During his college years in Tehran University, Hatemi won first place in multiple competitions which included design of the Logo of the Isfahan University and the Logo of the Shahpur Petro-Chemicals. He also designed the gold coins in commemoration of the 2500th anniversary of the Persian Empire.
Between 1972-1978, Hatemi established the Design Art Centre in Tehran and produced very large sculptures commissioned by the Mayor of Tehran. His statue of Shah Abbas on horseback is on display at Isfahan's Square and the statue Birds and the Rock at Argentina Square in Tehran.
After 1979 - Istanbul, Turkey
After the Iranian revolution, Hatemi moved to Turkey with his young family in 1983. He continued his painting in Bursa and Istanbul and started the orientalist movement within the Turkish art world.

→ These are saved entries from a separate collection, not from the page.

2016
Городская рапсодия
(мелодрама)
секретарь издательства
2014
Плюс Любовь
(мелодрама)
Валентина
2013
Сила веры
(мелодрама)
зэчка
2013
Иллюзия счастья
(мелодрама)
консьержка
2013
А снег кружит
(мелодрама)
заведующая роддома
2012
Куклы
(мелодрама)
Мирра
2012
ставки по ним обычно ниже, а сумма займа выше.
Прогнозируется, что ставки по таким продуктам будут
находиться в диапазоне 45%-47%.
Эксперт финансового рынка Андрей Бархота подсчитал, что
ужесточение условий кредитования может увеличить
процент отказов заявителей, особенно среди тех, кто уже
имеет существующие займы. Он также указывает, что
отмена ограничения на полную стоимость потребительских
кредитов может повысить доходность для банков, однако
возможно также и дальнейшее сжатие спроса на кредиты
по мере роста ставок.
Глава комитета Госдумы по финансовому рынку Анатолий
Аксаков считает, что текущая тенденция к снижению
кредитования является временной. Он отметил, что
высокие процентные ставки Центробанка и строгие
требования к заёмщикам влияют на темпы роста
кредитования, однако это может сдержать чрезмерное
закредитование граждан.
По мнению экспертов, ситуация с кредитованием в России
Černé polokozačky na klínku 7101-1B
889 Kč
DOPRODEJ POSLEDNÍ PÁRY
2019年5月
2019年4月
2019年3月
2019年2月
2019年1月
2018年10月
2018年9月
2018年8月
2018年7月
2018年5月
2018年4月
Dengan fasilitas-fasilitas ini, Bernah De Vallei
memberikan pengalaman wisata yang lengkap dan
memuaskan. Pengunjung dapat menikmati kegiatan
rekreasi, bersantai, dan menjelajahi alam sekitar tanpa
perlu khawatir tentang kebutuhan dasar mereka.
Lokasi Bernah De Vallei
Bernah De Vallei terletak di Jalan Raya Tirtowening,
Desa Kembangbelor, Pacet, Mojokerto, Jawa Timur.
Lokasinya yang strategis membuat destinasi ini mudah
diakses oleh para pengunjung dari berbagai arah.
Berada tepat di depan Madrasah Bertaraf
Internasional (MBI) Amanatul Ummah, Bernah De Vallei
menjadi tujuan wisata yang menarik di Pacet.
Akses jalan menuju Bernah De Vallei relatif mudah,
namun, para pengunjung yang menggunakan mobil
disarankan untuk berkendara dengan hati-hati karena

During this period his paintings became part of the Sabancı Collection and many other private collections.
Early in his career, Hatemi took great interest in the tazhib technique and miniature paintings in particular. His main goal to apply his style to Ottoman Empire theme was very well received by the Turkish art scene. His admiration for miniature masters and his desire to apply this to a newer subjects lead to the creation of his "Stories of the Messengers" series in the early 2003 which became his most celebrated and famous series. In these series, Hatemi depicts stories of messengers which are common to Quran, Bible and Torah.
He also paints scenes of old Istanbul which was commissioned by the royal family of Qatar. Istanbul & Istanbul series are the best example for this technique.